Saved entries
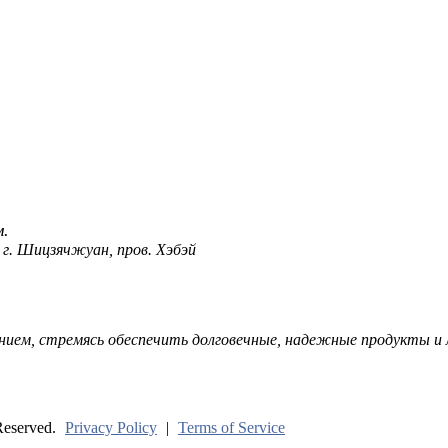
ичия
м.
 г. Шицзячжуан, пров. Хэбэй
нием, стремясь обеспечить долговечные, надежные продукты и л
Reserved.
Privacy Policy
|
Terms of Service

- **Description of the task**:
When you return the records, keep every word unchanged and drop the pictures.

- **Task result**:
ичия
м.
 г. Шицзячжуан, пров. Хэбэй
нием, стремясь обеспечить долговечные, надежные продукты и л
Reserved.
Privacy Policy
|
Terms of Service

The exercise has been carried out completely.